== Document excerpt ==

====================

Tom Wolfe, who died yesterday, was a master of a delirious, rococo prose style, an elaborately, self-created, virtuoso journalist and author with a rarely-paralleled instinct for storytelling, who chronicled the transformation of the United States during the 1960s and 1970s by creating a stylised voice that signaled and reflected its time.
Wolfe’s innovation was to write nonfiction in a singular voice and in a similar vein to fiction, with scenes, dialogue and atmosphere, injecting ambiance into description, tone into conversation and backgrounds and settings into narrative. These literary techniques – introduced to journalism by Wolfe and many others were – at the time, revolutionary – a journalistic parallel to the deep societal shifts occurring in the United States.
What was unusual is that these pieces were intended to provoke feeling. This was not journalism aspiring to the veracity through resolute pursuit of an empirical truth, it was journalism through immersion, vivid characterisation and an array of irregular perspectives.
Crucially, Wolfe and his fellow practitioners — including Joan Didion, George Plimpton, Lillian Ross, Gay Talese, Richard Ben Cramer – sought to disintermediate prose, to play with it, re-imagine it, conjuring together, dense, byzantine sentences and unconventional punctuation that delivered a zesty wallop to the reader.
It seems strange to consider this now, but there was once a time, not so long ago, when the publication of a novel could dominate the culture in the way that, say, Michael Wolff’s account of the Trump White House, Fire and Fury, did earlier this year. But, in 1987, on the publication of The Bonfire of the Vanities, a sprawling, soaring, grand satire of eighties New York, centred on the American preoccupations of race, money and ambition, it was said that Wolfe had a singular subject matter: status.

====================

== Human keypoint data ==
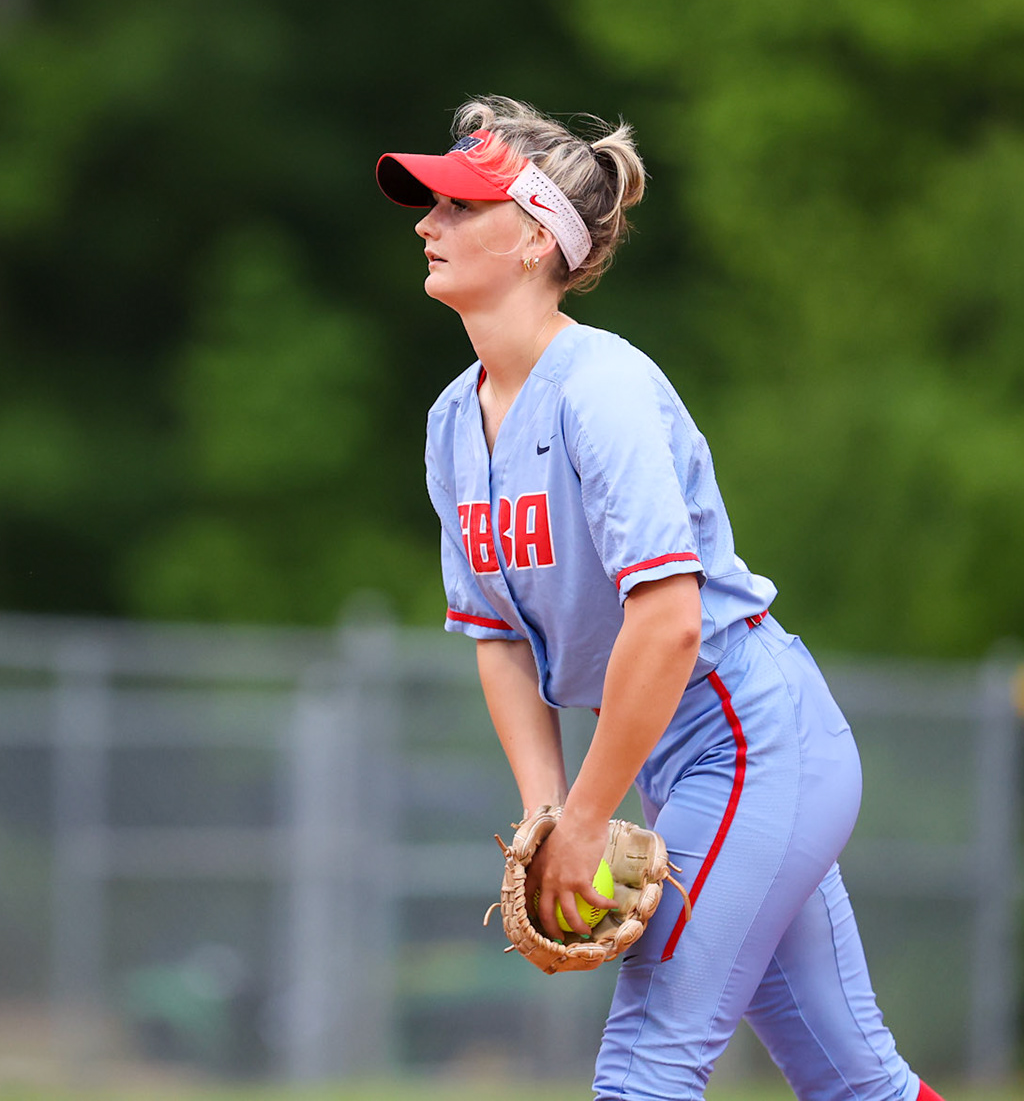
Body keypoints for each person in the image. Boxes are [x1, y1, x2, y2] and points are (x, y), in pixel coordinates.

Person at [378, 97, 943, 1101]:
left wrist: (592, 815)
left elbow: (670, 618)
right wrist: (549, 810)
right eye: (431, 203)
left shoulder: (604, 388)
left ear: (534, 237)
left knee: (648, 1061)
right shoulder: (453, 424)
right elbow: (499, 637)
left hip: (751, 735)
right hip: (676, 758)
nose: (429, 221)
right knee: (856, 1079)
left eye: (461, 205)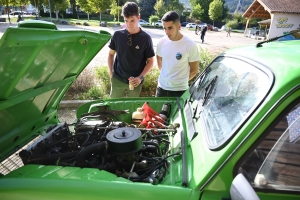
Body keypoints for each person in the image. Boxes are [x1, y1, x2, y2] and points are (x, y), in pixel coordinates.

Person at [107, 2, 155, 98]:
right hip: (117, 79)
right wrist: (111, 73)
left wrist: (140, 77)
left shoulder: (146, 38)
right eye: (126, 20)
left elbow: (150, 61)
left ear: (138, 17)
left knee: (132, 109)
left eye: (132, 20)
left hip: (135, 82)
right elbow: (111, 54)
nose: (129, 24)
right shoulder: (117, 35)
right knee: (114, 107)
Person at [155, 11, 200, 97]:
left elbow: (194, 70)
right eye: (164, 28)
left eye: (170, 28)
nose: (167, 32)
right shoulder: (161, 42)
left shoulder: (190, 45)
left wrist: (179, 82)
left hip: (180, 91)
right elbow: (160, 65)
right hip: (161, 89)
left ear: (179, 26)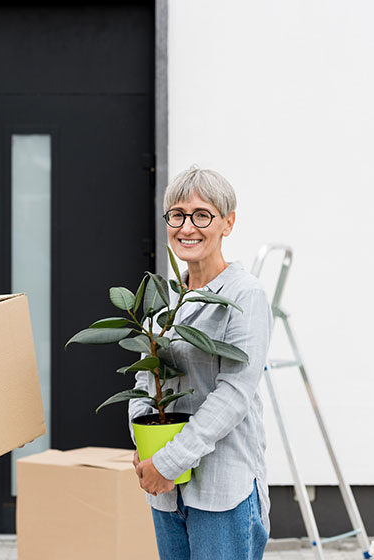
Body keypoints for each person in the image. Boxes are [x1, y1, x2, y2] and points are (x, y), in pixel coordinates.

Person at [128, 166, 272, 560]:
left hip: (222, 489)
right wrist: (143, 447)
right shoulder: (165, 298)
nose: (187, 227)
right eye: (177, 215)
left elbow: (234, 394)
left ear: (228, 223)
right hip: (166, 490)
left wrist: (169, 461)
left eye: (202, 215)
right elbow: (145, 380)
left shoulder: (245, 295)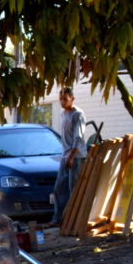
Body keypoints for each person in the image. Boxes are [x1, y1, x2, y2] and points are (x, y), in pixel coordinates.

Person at [50, 87, 86, 226]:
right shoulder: (63, 114)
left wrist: (71, 157)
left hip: (76, 157)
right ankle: (58, 219)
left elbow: (79, 138)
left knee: (74, 190)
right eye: (60, 99)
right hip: (65, 156)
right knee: (59, 189)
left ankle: (75, 221)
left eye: (65, 99)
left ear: (72, 99)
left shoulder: (78, 114)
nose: (62, 102)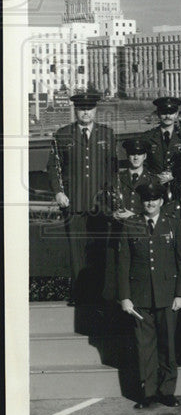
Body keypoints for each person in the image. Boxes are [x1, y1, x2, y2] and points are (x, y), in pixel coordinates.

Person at [117, 182, 181, 408]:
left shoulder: (173, 223)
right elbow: (124, 262)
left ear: (161, 201)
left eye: (155, 199)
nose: (150, 203)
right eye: (147, 199)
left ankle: (167, 391)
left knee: (168, 345)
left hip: (168, 295)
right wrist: (125, 297)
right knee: (144, 346)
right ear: (142, 201)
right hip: (140, 297)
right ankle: (148, 393)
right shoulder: (132, 224)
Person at [47, 91, 118, 306]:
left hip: (100, 205)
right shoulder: (62, 135)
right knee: (77, 252)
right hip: (74, 203)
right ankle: (80, 296)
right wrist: (59, 192)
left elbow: (113, 170)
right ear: (75, 110)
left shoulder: (107, 134)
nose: (85, 113)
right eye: (81, 109)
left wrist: (112, 198)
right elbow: (53, 167)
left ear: (95, 110)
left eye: (89, 109)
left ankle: (98, 295)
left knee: (98, 251)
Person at [141, 96, 181, 183]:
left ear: (176, 114)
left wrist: (174, 175)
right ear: (158, 114)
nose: (167, 116)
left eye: (171, 112)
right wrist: (155, 178)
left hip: (179, 185)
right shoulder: (148, 137)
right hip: (154, 185)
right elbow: (142, 165)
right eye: (164, 113)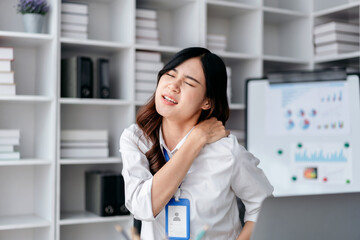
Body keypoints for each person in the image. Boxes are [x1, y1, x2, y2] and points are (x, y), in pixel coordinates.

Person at [119, 47, 273, 240]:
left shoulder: (227, 151)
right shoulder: (136, 139)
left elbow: (263, 206)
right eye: (169, 75)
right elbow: (142, 208)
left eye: (189, 83)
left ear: (207, 102)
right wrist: (196, 140)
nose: (173, 86)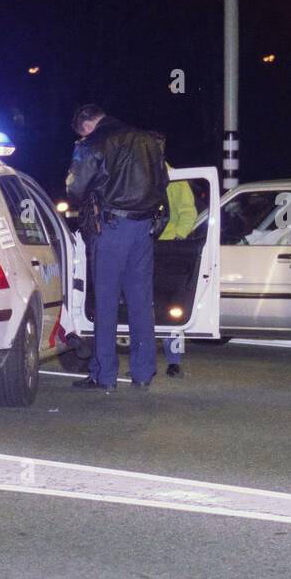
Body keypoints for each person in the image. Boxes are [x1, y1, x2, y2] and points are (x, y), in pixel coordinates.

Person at [65, 103, 168, 390]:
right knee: (140, 303)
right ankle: (144, 373)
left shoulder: (94, 142)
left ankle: (104, 375)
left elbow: (74, 187)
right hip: (144, 227)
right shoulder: (149, 140)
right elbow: (163, 182)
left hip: (111, 228)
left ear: (86, 125)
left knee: (106, 303)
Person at [153, 134, 198, 378]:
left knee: (173, 308)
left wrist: (176, 238)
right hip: (147, 248)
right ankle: (147, 360)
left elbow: (188, 212)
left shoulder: (175, 178)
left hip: (168, 249)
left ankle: (173, 361)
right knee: (147, 307)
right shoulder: (142, 176)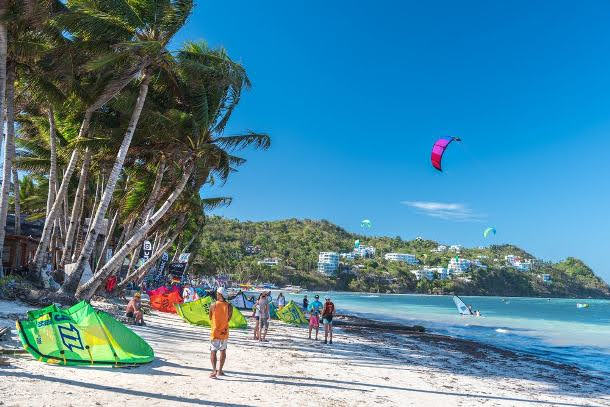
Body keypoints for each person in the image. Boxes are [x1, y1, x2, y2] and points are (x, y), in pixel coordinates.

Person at [209, 287, 233, 379]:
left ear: (219, 294)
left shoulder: (213, 305)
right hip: (224, 331)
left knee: (213, 351)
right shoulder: (229, 306)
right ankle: (220, 370)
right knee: (223, 351)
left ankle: (214, 370)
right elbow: (229, 318)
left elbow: (210, 317)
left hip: (215, 331)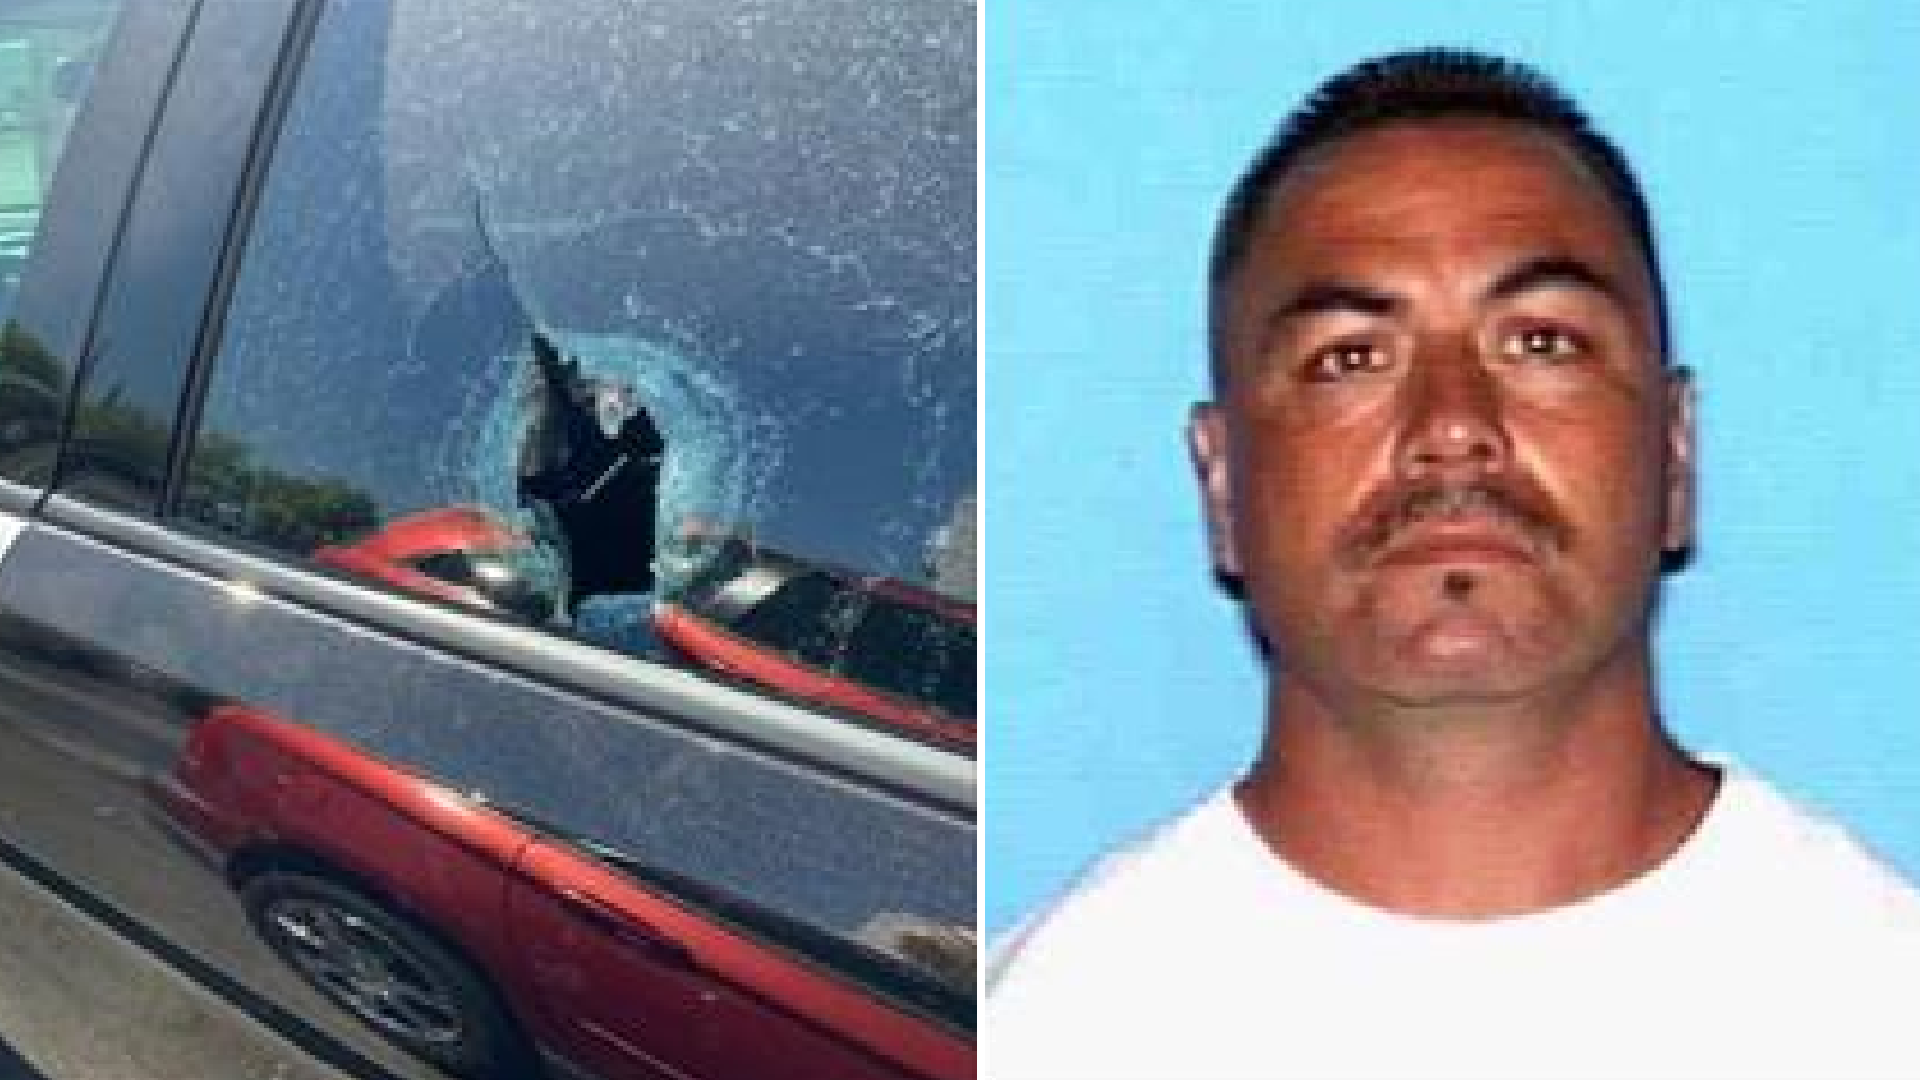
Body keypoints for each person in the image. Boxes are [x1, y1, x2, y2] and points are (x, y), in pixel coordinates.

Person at [985, 48, 1920, 1080]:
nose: (1454, 426)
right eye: (1350, 357)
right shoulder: (1048, 1027)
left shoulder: (1884, 1001)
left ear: (1675, 452)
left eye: (1542, 342)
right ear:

====================

== What you need to do ==
a. Revise the Tom Wolfe text from "What was unusual" up to and including "of irregular perspectives.", putting "observation" in place of "immersion".
b. According to the Tom Wolfe text, in what year was The Bonfire of the Vanities published?
c. Using the Tom Wolfe text, explain what made these journalistic pieces unusual.

== Responses by task ==
a.
What was unusual is that these pieces were intended to provoke feeling. This was not journalism aspiring to the veracity through resolute pursuit of an empirical truth, it was journalism through observation, vivid characterisation and an array of irregular perspectives.

b. 1987

c. They were intended to provoke feeling. Rather than seeking truth through resolute pursuit of empirical fact, this journalism worked through immersion, vivid characters and an array of irregular perspectives.